#### DATA TO USE ####

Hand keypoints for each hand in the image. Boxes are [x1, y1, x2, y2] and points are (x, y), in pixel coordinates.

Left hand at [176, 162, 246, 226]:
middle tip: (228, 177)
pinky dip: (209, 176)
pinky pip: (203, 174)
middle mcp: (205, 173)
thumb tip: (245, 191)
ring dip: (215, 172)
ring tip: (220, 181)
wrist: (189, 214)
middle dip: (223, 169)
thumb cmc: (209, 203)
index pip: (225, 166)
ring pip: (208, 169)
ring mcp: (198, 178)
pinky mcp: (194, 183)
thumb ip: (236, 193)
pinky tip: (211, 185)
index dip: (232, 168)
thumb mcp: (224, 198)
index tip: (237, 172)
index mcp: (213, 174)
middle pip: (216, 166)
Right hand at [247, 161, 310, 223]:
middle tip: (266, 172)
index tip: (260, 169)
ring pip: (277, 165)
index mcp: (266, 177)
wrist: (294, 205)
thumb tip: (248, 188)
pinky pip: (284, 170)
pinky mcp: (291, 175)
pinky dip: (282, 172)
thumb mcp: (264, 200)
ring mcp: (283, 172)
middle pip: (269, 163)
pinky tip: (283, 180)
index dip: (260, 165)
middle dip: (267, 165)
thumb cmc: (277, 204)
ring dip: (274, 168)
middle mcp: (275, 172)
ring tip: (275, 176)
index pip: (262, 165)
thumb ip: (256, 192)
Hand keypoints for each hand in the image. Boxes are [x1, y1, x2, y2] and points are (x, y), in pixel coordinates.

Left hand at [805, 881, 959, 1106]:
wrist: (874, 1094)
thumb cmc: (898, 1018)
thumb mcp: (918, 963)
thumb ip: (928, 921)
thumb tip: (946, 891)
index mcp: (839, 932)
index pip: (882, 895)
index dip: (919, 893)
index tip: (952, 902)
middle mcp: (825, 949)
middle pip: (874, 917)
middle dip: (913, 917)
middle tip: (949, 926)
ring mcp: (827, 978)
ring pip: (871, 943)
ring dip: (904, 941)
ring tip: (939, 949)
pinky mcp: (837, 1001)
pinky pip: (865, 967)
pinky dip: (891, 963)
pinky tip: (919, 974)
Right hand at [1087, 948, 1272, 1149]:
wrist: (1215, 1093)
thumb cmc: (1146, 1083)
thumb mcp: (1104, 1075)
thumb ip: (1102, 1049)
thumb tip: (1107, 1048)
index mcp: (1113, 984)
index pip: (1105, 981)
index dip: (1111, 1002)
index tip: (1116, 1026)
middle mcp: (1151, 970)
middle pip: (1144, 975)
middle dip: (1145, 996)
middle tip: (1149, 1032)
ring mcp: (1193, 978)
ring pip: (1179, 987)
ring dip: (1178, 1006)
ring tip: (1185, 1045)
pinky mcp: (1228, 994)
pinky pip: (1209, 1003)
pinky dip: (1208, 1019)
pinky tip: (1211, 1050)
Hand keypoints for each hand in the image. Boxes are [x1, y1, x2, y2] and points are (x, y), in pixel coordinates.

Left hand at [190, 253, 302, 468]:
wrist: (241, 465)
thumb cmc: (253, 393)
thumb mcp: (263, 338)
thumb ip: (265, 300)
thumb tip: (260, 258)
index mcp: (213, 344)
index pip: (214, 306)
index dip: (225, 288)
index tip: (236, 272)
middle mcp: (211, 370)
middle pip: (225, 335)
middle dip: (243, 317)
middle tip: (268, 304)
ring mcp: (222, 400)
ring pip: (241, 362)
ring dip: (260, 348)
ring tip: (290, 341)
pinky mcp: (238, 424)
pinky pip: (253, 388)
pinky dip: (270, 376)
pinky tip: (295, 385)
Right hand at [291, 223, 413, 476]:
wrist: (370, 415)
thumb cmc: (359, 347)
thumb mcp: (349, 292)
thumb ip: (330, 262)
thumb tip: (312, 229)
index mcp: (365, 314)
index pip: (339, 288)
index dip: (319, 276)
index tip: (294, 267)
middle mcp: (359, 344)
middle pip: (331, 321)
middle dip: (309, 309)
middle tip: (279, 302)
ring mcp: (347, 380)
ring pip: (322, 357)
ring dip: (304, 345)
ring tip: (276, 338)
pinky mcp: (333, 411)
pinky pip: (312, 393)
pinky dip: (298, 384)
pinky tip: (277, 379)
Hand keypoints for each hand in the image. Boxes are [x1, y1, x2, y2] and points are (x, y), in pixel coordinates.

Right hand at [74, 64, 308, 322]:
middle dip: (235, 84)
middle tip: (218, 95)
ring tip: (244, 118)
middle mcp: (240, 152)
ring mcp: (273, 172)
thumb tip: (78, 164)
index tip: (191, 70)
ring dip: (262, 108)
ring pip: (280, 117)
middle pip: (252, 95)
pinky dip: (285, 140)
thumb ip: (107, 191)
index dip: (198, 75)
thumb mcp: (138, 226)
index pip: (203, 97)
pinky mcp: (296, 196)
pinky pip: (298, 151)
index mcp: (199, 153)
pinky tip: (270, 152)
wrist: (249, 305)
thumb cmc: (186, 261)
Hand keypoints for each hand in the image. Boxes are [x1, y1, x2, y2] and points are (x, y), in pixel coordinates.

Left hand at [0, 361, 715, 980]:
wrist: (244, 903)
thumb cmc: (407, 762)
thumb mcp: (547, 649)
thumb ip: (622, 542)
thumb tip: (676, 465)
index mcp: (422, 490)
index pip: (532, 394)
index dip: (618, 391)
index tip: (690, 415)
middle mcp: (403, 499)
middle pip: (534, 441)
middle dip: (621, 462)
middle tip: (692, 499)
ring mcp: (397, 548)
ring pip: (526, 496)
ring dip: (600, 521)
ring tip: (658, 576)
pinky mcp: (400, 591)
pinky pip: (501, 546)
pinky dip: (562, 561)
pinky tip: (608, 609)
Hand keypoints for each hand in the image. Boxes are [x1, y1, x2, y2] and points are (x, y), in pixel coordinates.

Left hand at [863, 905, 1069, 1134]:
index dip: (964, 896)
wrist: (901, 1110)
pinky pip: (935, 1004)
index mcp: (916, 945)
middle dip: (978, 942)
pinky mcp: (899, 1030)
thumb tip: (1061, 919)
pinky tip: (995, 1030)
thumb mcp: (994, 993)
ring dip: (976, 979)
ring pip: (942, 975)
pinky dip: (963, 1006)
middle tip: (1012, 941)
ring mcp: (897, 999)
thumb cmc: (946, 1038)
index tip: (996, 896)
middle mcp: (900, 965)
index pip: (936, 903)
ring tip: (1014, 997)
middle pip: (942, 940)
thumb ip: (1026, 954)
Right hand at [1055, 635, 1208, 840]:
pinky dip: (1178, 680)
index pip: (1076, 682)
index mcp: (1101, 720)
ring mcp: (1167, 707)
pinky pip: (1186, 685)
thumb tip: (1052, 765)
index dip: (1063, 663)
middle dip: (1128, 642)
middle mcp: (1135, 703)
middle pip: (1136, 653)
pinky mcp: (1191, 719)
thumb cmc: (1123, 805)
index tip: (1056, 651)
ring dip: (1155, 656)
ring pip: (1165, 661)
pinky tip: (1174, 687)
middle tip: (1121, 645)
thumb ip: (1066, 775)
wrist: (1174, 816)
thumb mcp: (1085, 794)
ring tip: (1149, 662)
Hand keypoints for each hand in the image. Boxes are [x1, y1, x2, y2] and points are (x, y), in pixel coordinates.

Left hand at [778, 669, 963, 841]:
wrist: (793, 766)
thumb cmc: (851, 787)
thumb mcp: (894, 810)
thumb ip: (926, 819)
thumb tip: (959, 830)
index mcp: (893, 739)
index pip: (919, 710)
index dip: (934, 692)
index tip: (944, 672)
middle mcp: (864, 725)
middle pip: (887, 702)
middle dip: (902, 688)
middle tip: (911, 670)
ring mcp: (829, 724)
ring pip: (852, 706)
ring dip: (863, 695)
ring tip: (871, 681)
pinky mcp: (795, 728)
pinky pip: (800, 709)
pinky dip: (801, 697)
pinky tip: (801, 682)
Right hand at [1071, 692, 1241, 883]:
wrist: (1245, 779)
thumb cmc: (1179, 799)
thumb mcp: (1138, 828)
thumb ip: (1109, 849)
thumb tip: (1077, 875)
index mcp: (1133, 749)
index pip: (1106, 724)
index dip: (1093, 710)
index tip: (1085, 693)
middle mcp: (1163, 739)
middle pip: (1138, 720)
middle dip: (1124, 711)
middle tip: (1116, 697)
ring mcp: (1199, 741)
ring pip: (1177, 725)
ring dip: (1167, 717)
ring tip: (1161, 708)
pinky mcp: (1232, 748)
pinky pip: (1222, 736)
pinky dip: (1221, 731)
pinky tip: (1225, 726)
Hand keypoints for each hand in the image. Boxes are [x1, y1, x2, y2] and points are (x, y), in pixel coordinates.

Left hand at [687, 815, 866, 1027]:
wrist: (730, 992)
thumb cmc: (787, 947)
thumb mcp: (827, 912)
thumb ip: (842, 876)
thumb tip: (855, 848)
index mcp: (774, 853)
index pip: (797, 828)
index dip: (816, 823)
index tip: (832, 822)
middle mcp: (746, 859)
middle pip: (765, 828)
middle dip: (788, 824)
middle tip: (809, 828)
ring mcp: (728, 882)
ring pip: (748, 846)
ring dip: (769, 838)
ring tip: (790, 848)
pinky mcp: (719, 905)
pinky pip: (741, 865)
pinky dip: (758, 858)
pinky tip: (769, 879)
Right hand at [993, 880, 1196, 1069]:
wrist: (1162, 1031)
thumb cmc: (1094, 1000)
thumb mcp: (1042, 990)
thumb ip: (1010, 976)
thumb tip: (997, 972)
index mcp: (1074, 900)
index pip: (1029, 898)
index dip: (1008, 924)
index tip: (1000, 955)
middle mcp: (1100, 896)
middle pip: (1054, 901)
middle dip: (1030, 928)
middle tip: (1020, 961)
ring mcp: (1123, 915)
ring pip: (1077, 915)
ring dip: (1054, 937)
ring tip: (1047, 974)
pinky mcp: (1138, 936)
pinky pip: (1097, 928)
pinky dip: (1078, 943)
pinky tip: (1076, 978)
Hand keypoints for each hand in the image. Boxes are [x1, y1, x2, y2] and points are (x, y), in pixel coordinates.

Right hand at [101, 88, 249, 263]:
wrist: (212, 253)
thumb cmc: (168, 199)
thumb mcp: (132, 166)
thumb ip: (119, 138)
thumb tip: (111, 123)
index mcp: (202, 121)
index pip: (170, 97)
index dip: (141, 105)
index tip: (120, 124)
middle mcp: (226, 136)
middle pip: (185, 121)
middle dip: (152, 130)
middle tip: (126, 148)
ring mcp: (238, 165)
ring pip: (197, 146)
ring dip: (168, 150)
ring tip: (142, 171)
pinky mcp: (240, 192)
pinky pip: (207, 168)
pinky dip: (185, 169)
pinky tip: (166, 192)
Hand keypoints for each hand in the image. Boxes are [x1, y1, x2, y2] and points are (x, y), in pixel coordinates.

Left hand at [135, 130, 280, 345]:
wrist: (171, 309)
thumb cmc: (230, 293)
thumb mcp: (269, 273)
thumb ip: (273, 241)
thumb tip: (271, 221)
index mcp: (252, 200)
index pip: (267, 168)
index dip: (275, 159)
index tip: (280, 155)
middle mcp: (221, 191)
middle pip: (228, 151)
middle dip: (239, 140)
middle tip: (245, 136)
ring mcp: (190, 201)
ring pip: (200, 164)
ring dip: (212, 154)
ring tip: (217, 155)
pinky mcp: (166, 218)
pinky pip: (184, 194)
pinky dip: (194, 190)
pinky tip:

####

Within the listing above, extract exactly the lines from the line with "thumb tip: (248, 188)" to the line with "middle mcp: (275, 172)", the two named lines included, and no others.

thumb tip: (248, 188)
pinky pip: (284, 170)
pinky mcp: (291, 175)
pinky dip: (282, 172)
thumb mcp: (264, 200)
ring mcp: (283, 172)
middle pip: (269, 163)
pinky tip: (283, 180)
index dip: (260, 165)
middle dip: (267, 165)
thumb cmc: (277, 204)
ring dip: (274, 168)
middle mcp: (275, 172)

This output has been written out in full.